Ses paroles résonnent en écho dans ma tête. Je ressens sa présence alors que mon corps est affaibli, inerte sur le carrelage sale des toilettes.

" Comment ai-je pu douter de toi ? Tu es celui qui m'a réanimé alors que je n'étais pas encore mort. Je me souviens de l'instant où j'ai croisé ton regard océan pour la première fois, lorsque notre van s'est échoué au milieu de nulle part, quelques jours plus tard, j'ai compris que tu allais changer ma vie. "

Je l'embrasse lentement pour tenter de me faire pardonner. Je sais qu'un baiser ne changera rien à ce qu'il a vécu mais c'est l'unique présent que je peux lui offrir pour le moment. J'ai envie de lui parler de Noah, de lui raconter ce qu'il a fait avant que je me noie dans ma peine mais je m'abstiens. S'il décide de régler ce problème alors que je suis enfermé dans cette chambre, je ne pourrais pas le suivre pour tenter d'apaiser sa colère.
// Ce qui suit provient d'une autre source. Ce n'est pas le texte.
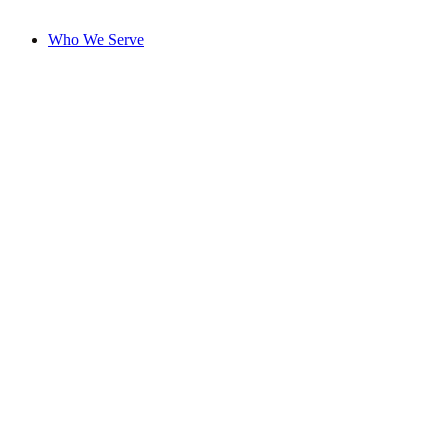
Who We Serve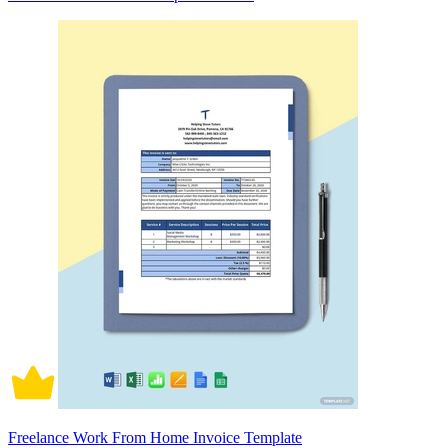
Freelance Work From Home Invoice Template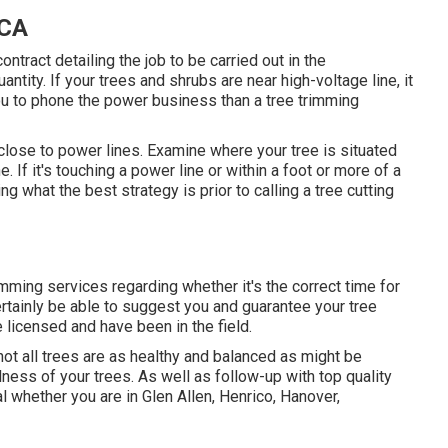
 CA
ontract detailing the job to be carried out in the
ntity. If your trees and shrubs are near high-voltage line, it
u to phone the power business than a tree trimming
 close to power lines. Examine where your tree is situated
e. If it's touching a power line or within a foot or more of a
ng what the best strategy is prior to calling a tree cutting
imming services regarding whether it's the correct time for
ertainly be able to suggest you and guarantee your tree
 licensed and have been in the field.
ot all trees are as healthy and balanced as might be
ness of your trees. As well as follow-up with
top quality
l
whether you are in Glen Allen, Henrico, Hanover,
Alors ça attendra, je lui raconterai tout au moment venu mais là, je veux simplement profiter de ses bras chauds qui me font oublier l'eau glacée dans laquelle j'ai baigné. Je l'enlace puissamment en mettant de côté la douleur qui tiraille mes avant-bras compressés autour de sa nuque. Je joue avec ses lèvres, les lèche, les happe et les mordille alors qu'il frissonne et tremble contre moi. Il gémit parfois, ronronne et ça m'emporte dans un autre lieu. Un monde où il n'y a plus de souffrance, plus de remords ou de tristesse, dans un univers où nous sommes les rois, juste lui et moi. William Marx et Angelo DeNil, deux opposés qui ont réussi à s'assembler Nous sommes l'ombre et la lumière. La lune et le soleil. La glace et ce foutu feu qui se répand dans mes veines lorsqu'il me susurre qu'il m'aime au creux de l'oreille.

Notre baiser perdure, plusieurs minutes ou peut-être plusieurs heures. Je l'embrasse avec dévotion et adoration, à défaut de hurler ma revendication sur son corps et son cœur, son âme et la splendeur de son océan. Il est à moi, il l'était hier et le sera demain. Il est mon point d'ancrage, l'axe de rotation de mon monde en putréfaction.

Will s'endort rapidement après ça, un léger sourire aux coins des lèvres. Je le caresse et admire toute sa beauté et sa pureté. Je le contemple durant une bonne partie de la nuit et lorsque je n'arrive plus à supporter la douleur de mes poignets, je me laisse glisser sur le coté. Ma jambe se replie sur son ventre et je soupire de bonheur parce que ma vie avec lui ne fait que commencer. Il m'a fallu presque mourir pour réaliser que mon cœur n'est pas aussi solide que je l'imaginais, mais je suis certain que mon amour saura en prendre soin et guérira chacune de ses plaies suintantes. J'ai compris que je devais cesser de jouer avec le danger comme si mon existence était aussi robuste que la roche. Je ne suis qu'un équilibriste sur un fil élimé à plusieurs mètre du sol.

Lentement, je fais glisser ma chevalière sur mon majeur, la caressant comme si j'effleurais le visage de son porteur initial.

— Ce n'était pas mon heure papa, je te rejoindrai plus tard, promis. Pour le moment, je vais vivre ma vie avec celui que j'aime désespérément. J'ai encore des souhaits à accomplir, des merveilles à découvrir et mon soleil à faire luire, soufflé-je avant de sombrer dans les bras réconfortants de Morphée.

Cette nuit, mes cauchemars disparaîtront parce que Will est avec moi.